Problem to work on |
Begin with the line below holding "tray: present [393,355,443,380]" and go on through the line holding "bookshelf: none [597,355,712,508]", duplicating each line exactly and leaving out pictures.

Supplied data |
------------------------------------------------------------------------

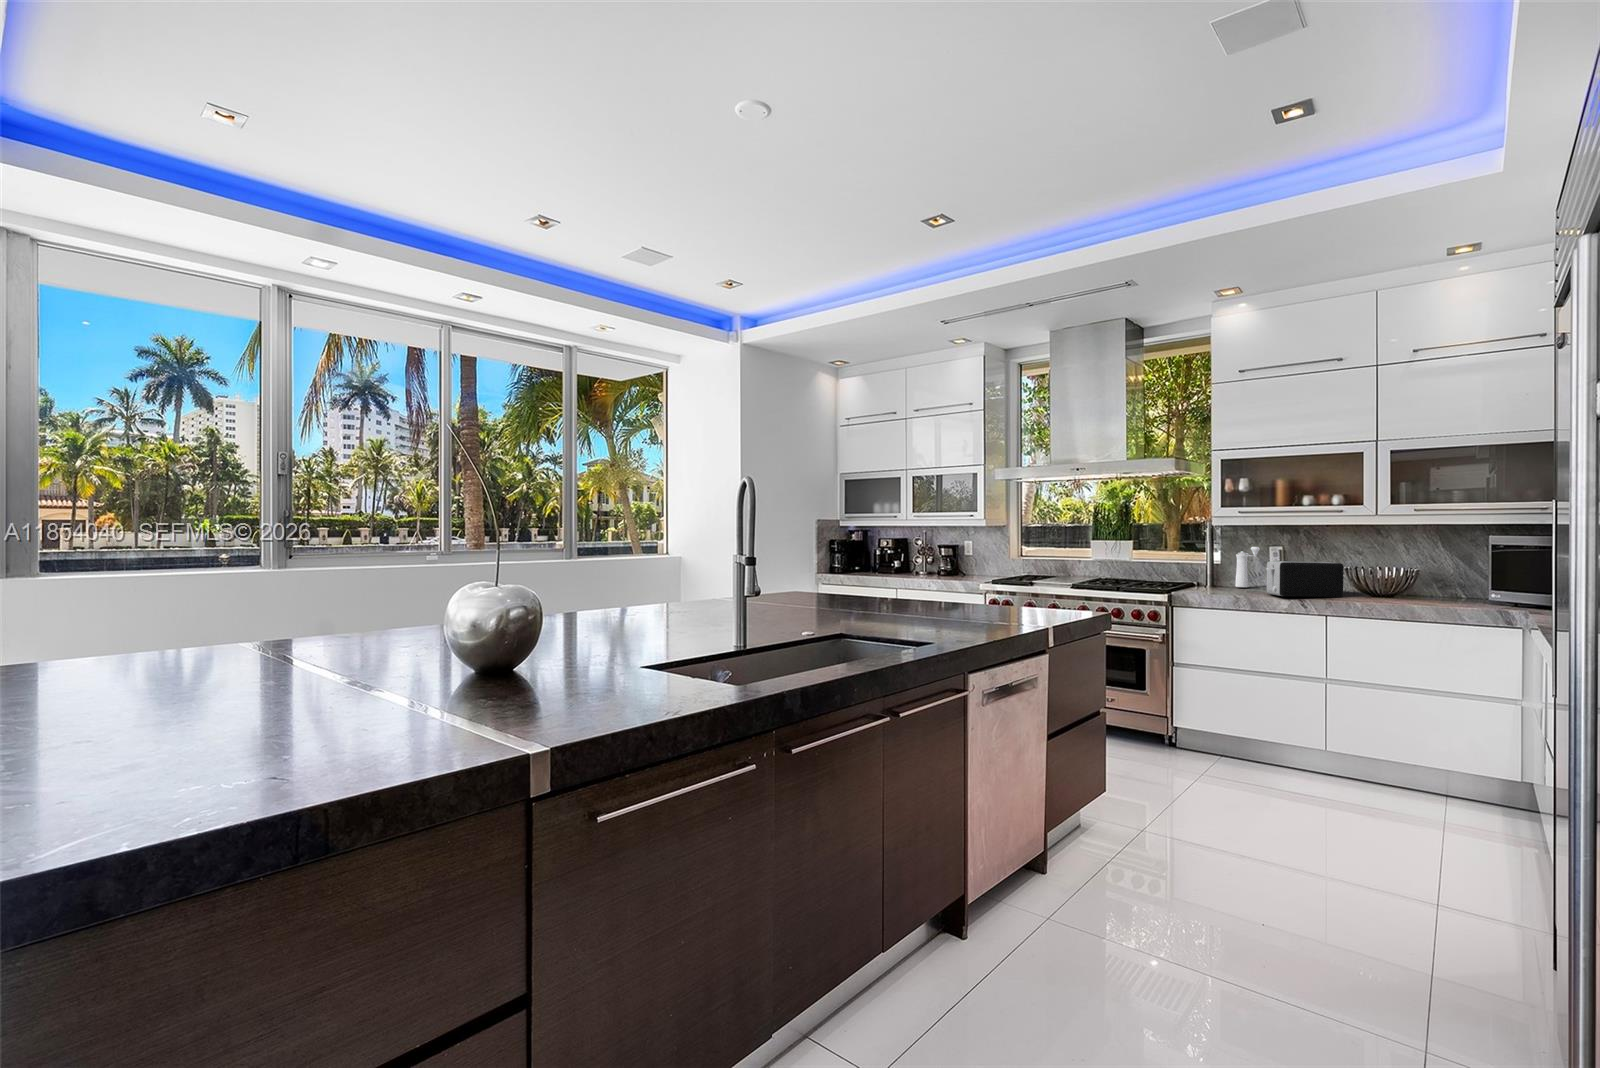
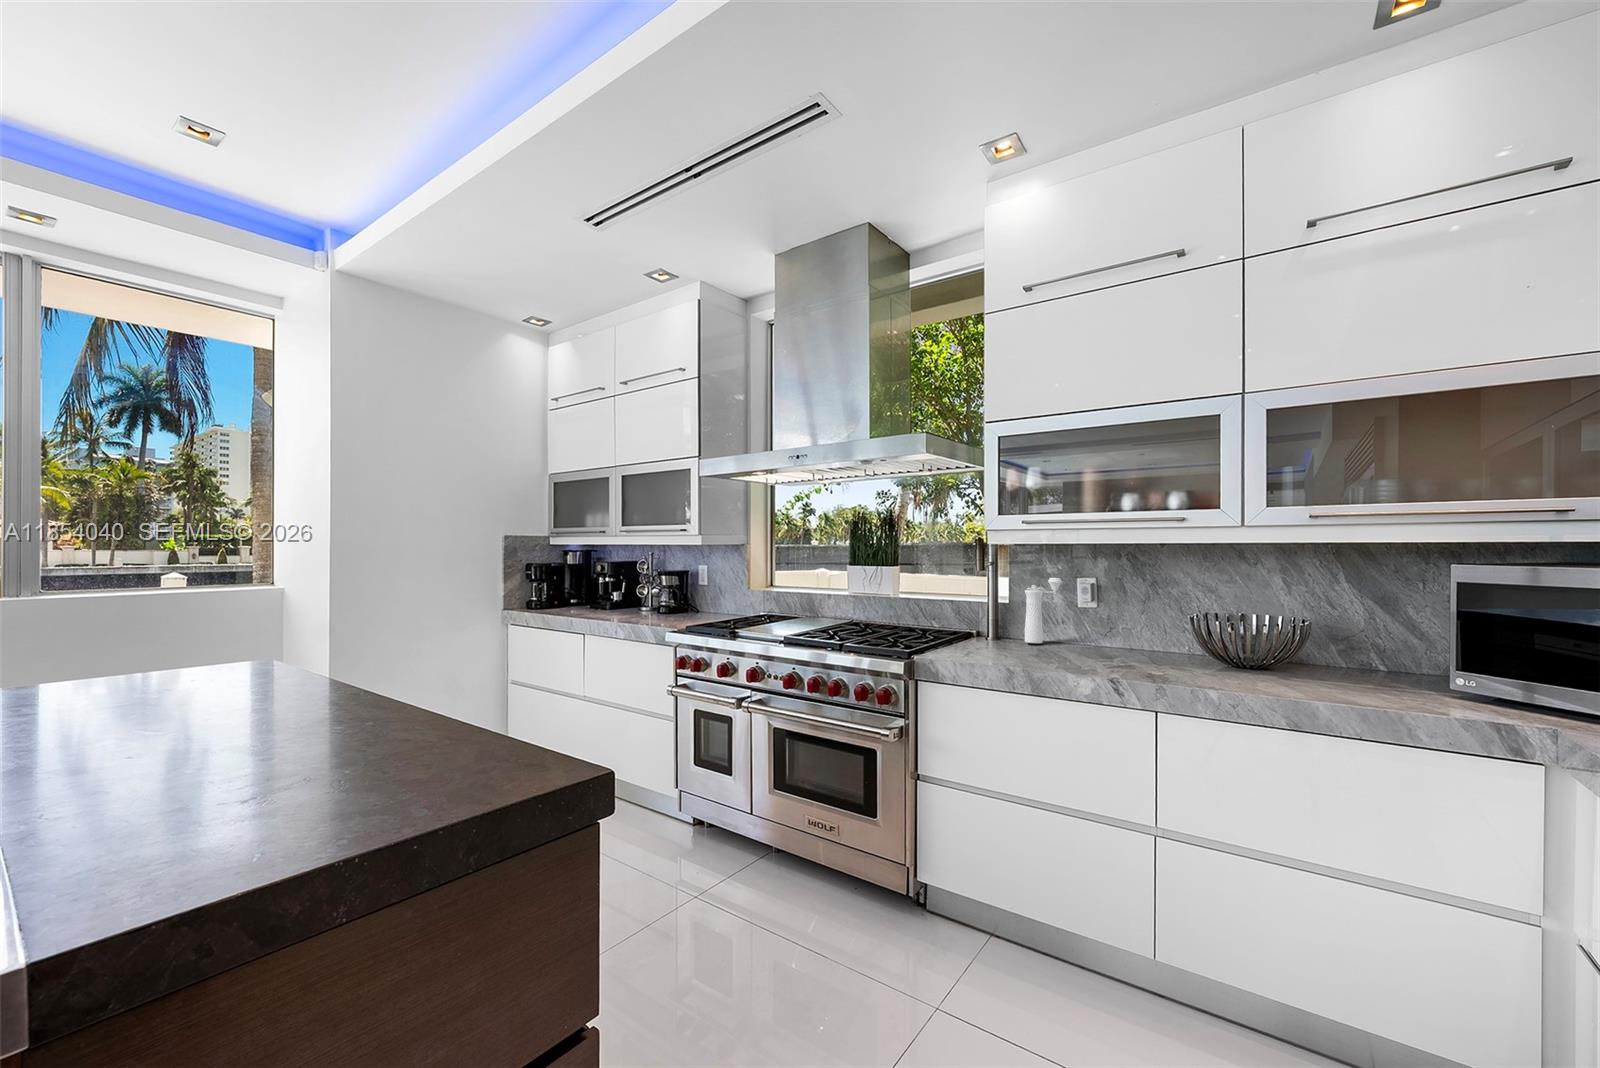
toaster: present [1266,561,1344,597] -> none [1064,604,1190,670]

------------------------------------------------------------------------

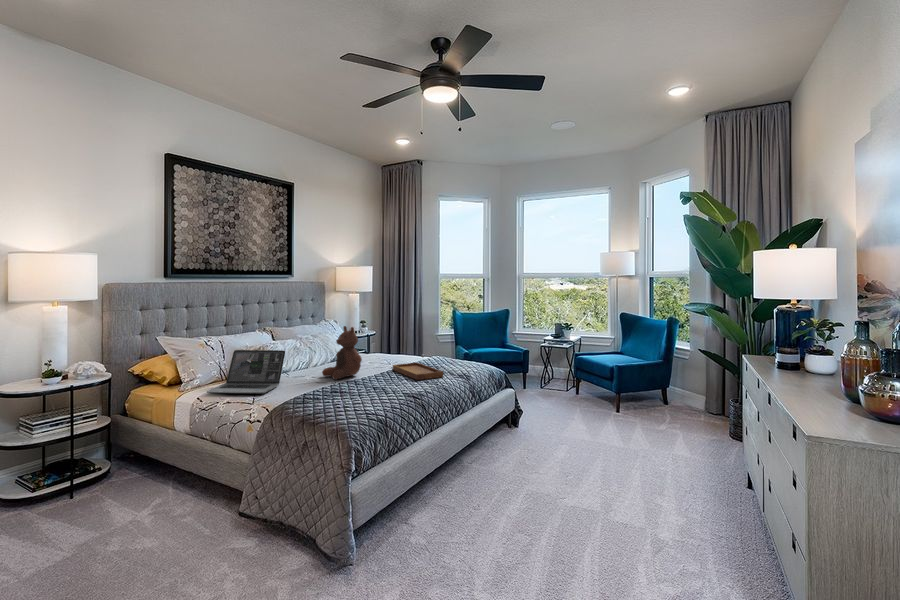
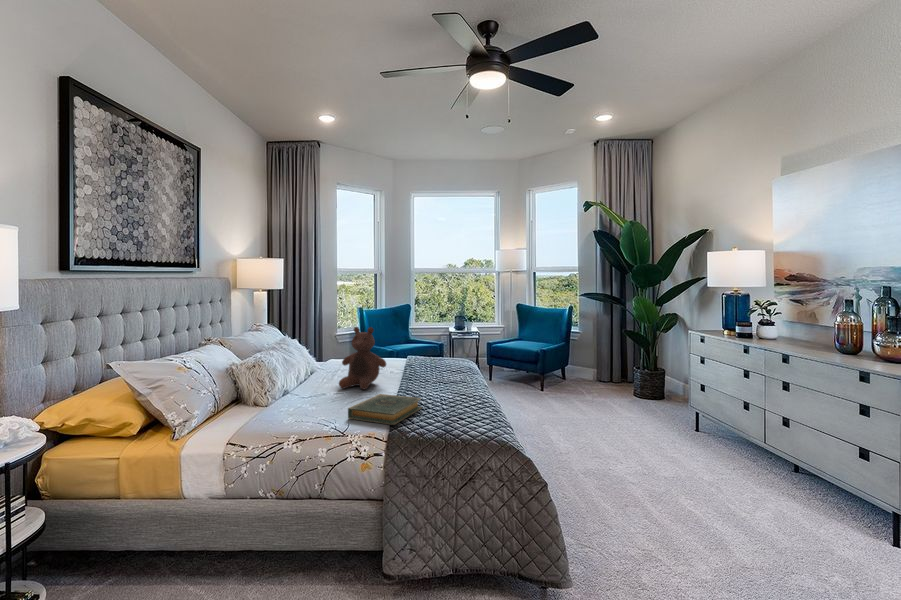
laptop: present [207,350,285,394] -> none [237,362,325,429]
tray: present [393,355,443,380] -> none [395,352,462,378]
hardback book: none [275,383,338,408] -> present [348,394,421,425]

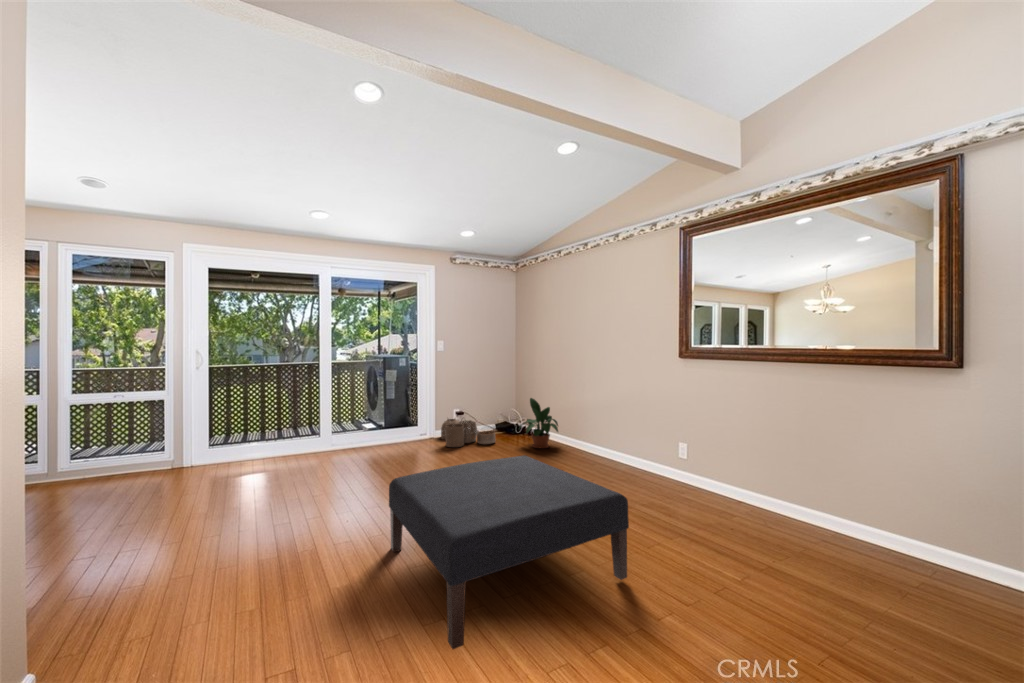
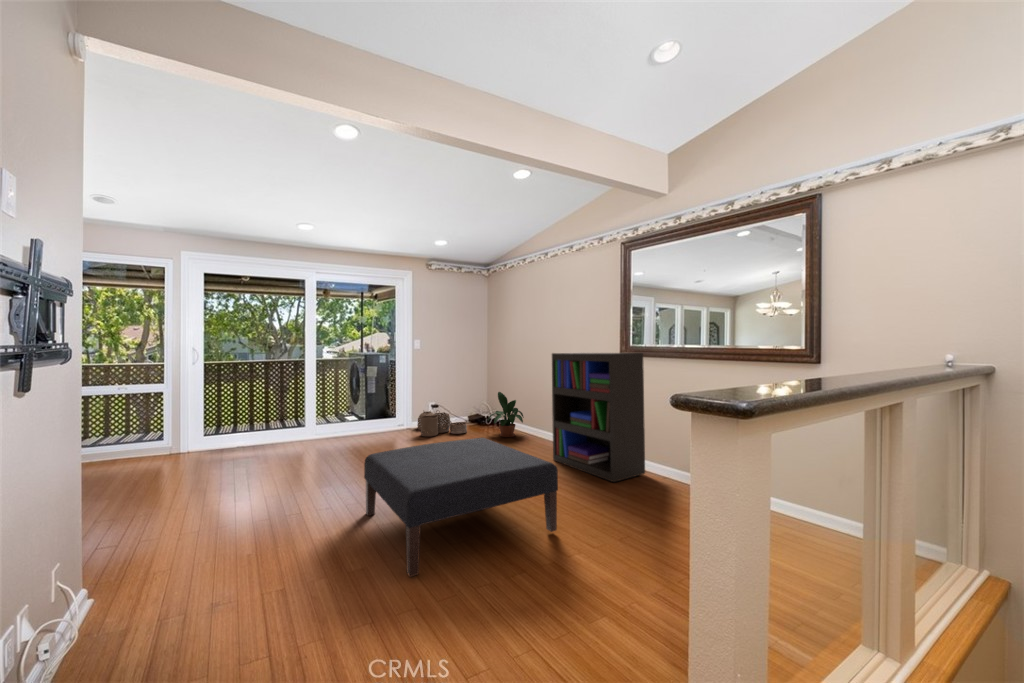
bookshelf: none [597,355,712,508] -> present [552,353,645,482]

------------------------------------------------------------------------

Exercise answer |
tray: present [393,355,443,380] -> none [395,352,462,378]
hardback book: none [275,383,338,408] -> present [348,394,421,425]

bookshelf: none [597,355,712,508] -> present [552,353,645,482]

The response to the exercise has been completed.